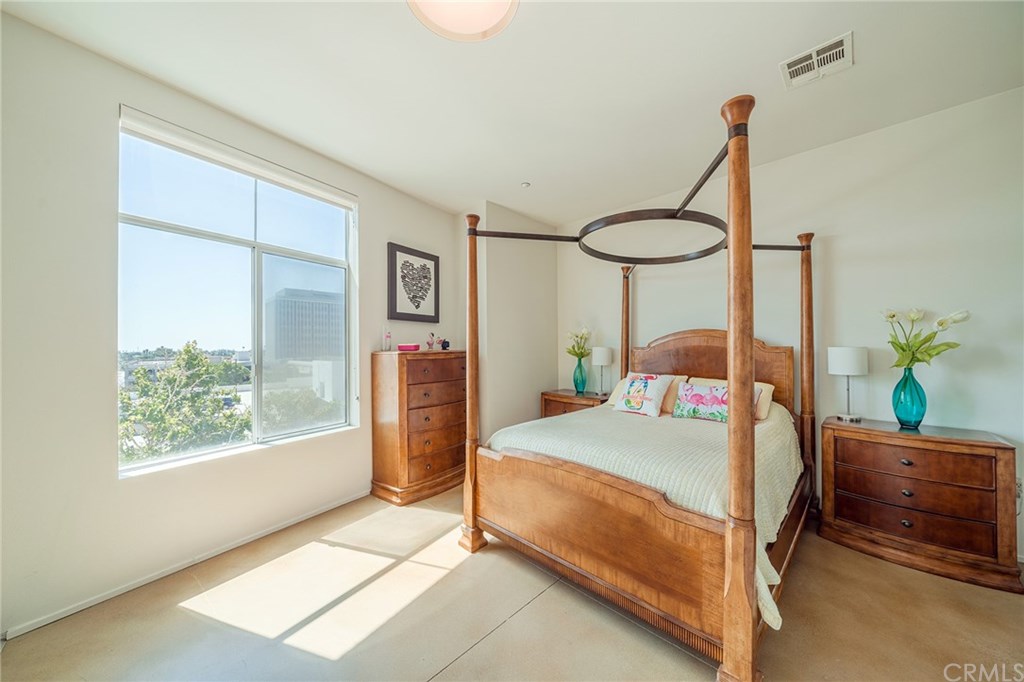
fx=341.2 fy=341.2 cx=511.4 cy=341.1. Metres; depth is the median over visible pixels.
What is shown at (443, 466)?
chest of drawers
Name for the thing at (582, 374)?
teal vase
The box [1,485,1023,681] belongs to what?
floor
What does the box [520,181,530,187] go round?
sprinkler head
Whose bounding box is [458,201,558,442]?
corner wall
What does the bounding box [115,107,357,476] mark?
window
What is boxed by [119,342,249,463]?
tree
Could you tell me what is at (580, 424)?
bedspread
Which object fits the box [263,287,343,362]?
office building
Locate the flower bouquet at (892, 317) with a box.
[882,307,970,370]
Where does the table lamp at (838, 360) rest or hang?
on the nightstand at (858, 432)
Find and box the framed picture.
[386,242,439,322]
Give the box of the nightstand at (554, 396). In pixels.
[541,388,608,417]
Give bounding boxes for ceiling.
[0,0,1022,226]
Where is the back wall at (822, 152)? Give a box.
[556,87,1023,564]
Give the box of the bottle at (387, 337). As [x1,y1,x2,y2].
[382,326,391,351]
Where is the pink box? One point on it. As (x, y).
(405, 346)
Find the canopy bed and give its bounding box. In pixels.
[461,89,816,681]
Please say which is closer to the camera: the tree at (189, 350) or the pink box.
the pink box
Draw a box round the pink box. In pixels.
[398,343,420,351]
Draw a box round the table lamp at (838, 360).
[827,346,868,421]
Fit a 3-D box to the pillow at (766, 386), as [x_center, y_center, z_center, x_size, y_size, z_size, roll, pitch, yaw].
[1.701,0.446,2.733,0.608,0.273,0.285,-1,-1,42]
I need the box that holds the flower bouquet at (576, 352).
[565,326,592,358]
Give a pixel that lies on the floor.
(542, 603)
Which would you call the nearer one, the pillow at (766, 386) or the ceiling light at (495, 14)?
the ceiling light at (495, 14)
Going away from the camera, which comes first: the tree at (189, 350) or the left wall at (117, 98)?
the left wall at (117, 98)
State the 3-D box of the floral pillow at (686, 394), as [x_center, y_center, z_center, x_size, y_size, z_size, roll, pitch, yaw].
[1.471,0.463,2.557,0.467,0.262,0.200,-1,-1,42]
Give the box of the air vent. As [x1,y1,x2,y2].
[780,31,852,88]
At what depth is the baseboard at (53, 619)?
1.88 m
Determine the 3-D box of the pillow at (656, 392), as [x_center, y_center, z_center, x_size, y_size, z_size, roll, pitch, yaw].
[1.095,0.435,2.883,0.452,0.346,0.248,-1,-1,42]
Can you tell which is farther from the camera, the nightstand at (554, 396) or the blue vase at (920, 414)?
the nightstand at (554, 396)
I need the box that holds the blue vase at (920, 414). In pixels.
[892,365,926,428]
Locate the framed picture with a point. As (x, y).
(395, 303)
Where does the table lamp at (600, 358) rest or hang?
on the nightstand at (554, 396)
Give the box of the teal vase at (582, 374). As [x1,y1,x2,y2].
[572,357,587,393]
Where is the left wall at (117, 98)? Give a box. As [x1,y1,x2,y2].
[0,9,465,641]
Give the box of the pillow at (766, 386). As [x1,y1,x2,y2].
[690,377,774,420]
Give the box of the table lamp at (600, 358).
[591,346,612,395]
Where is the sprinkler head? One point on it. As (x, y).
(526, 183)
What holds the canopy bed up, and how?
on the floor
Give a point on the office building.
(287, 307)
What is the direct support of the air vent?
attached to the ceiling
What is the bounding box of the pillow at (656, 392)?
[612,372,673,416]
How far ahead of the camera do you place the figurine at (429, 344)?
3.31 m
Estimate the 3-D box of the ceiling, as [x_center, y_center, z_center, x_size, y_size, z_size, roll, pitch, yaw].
[0.333,-1.518,1.526,4.621,0.113,4.535,-1,-1,42]
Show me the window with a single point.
(277, 253)
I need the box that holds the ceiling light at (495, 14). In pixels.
[407,0,518,41]
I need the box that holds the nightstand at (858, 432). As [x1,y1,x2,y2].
[819,415,1023,592]
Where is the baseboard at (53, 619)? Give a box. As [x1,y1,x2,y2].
[1,490,370,640]
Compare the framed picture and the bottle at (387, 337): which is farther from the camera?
the framed picture
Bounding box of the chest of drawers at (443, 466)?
[369,348,465,505]
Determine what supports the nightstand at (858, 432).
on the floor
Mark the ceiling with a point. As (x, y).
(866, 54)
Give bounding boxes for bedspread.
[484,402,802,629]
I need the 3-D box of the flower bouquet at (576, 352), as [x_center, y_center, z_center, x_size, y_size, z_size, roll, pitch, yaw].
[0.741,0.062,3.789,0.291,0.481,0.285,-1,-1,42]
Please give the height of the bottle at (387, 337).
0.224 m
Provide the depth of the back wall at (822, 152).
2.39 m
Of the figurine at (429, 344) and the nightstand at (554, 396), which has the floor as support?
the nightstand at (554, 396)
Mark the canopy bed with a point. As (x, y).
(748, 541)

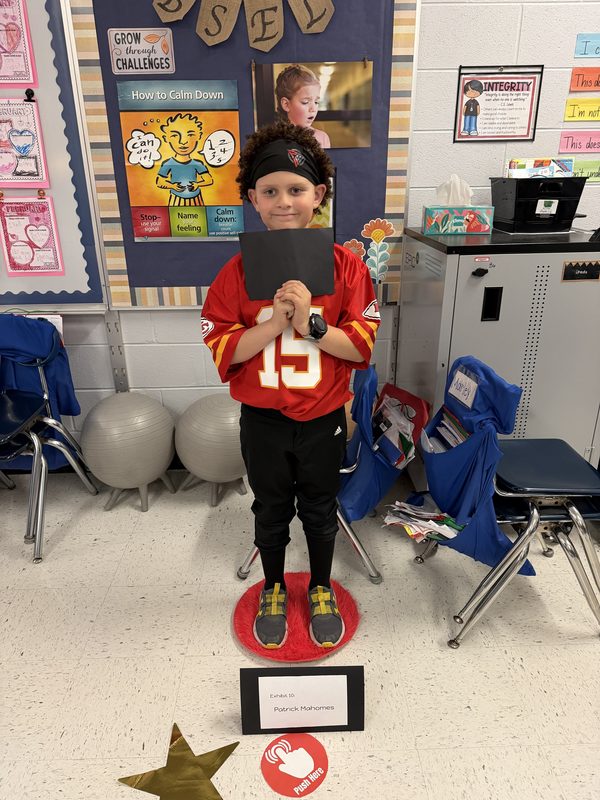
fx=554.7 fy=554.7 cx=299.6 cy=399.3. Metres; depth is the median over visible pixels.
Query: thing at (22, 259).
poster
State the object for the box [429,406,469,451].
paper stack
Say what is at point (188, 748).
star
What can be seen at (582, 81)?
orange sign
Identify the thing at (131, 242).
bulletin board
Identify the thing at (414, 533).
paper stack
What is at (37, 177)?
poster
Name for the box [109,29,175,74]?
sign
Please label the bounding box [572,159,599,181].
sign
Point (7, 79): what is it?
poster
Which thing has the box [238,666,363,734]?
name card
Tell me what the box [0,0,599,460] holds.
wall
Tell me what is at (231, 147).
poster
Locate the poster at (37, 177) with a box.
[0,97,49,187]
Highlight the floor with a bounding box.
[0,464,599,799]
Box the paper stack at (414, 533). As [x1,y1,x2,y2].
[381,498,463,542]
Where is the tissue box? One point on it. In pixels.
(477, 226)
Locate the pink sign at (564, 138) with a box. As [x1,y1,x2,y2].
[558,130,599,152]
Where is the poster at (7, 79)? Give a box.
[0,0,38,85]
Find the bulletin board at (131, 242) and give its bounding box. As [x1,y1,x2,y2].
[64,0,419,306]
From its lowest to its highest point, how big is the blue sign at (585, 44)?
0.079 m
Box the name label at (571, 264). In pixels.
[561,260,599,281]
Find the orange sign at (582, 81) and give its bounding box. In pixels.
[569,67,599,91]
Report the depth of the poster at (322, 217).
2.28 m
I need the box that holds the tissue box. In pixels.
[423,206,494,234]
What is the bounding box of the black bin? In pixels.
[489,175,587,232]
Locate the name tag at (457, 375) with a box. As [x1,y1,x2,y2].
[448,369,477,407]
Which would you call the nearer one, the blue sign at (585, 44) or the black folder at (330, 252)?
the black folder at (330, 252)
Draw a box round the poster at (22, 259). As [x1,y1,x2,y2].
[0,196,63,275]
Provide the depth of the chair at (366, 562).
1.85 m
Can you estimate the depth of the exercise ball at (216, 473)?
2.27 m
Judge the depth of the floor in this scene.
1.65 m
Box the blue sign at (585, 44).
[574,33,599,58]
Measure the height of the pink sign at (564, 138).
0.077 m
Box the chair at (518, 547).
[403,355,599,648]
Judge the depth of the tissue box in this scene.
2.01 m
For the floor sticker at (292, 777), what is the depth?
1.35 m
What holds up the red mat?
on the floor
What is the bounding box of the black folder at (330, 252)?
[239,226,335,300]
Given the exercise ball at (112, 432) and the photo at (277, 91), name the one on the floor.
the exercise ball at (112, 432)
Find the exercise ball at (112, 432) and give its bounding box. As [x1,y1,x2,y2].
[81,391,176,512]
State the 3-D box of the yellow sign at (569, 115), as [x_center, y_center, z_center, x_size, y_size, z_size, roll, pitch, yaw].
[1.187,-1.140,2.194,0.274,0.078,0.017,-1,22,-1]
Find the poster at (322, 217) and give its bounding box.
[309,174,335,228]
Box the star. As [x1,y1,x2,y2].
[116,723,238,799]
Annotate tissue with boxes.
[435,174,472,204]
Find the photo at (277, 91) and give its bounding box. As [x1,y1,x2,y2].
[250,59,373,150]
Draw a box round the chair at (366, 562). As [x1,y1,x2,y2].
[231,367,386,586]
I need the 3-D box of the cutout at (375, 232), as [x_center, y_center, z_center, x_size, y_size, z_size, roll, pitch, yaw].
[0.278,-0.602,2.271,0.210,0.264,0.005,-1,22,-1]
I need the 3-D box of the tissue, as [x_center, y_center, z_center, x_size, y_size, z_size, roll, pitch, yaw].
[0.575,-0.767,2.054,0.139,0.119,0.092,-1,22,-1]
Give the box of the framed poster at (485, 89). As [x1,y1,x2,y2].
[454,65,542,142]
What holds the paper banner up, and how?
attached to the bulletin board at (131, 242)
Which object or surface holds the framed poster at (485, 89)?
attached to the wall
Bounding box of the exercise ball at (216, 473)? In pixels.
[174,394,247,506]
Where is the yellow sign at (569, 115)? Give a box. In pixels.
[562,98,599,121]
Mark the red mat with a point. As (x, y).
(290, 632)
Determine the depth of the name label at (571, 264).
1.82 m
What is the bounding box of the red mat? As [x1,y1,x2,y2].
[233,573,359,661]
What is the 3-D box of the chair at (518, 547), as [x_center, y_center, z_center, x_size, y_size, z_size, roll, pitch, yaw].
[0.649,0.290,1.741,0.589,0.788,0.506,-1,22,-1]
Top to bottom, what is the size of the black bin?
0.178 m
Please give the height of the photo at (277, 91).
0.286 m
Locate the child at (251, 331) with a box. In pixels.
[202,121,379,651]
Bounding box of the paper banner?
[151,0,334,50]
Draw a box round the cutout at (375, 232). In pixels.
[345,218,395,285]
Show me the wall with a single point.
(192, 326)
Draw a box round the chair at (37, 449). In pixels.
[0,317,98,563]
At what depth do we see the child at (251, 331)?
1.45 m
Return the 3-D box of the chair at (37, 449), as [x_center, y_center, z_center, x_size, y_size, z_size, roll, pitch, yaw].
[-1.174,0.133,2.155,0.538,0.810,0.597,-1,22,-1]
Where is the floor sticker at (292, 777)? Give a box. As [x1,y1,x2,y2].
[260,726,328,796]
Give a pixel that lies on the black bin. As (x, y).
(559, 205)
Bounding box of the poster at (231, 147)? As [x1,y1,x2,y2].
[117,79,244,238]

● ● ● ●

#### [Instructions for the task]
Your task is to copy each line from the material above that includes the word "median".

#### [Your response]
fx=341.2 fy=341.2 cx=511.4 cy=341.1. Metres; depth is the median over visible pixels.
fx=554.7 fy=554.7 cx=299.6 cy=399.3. Metres; depth is the median over visible pixels.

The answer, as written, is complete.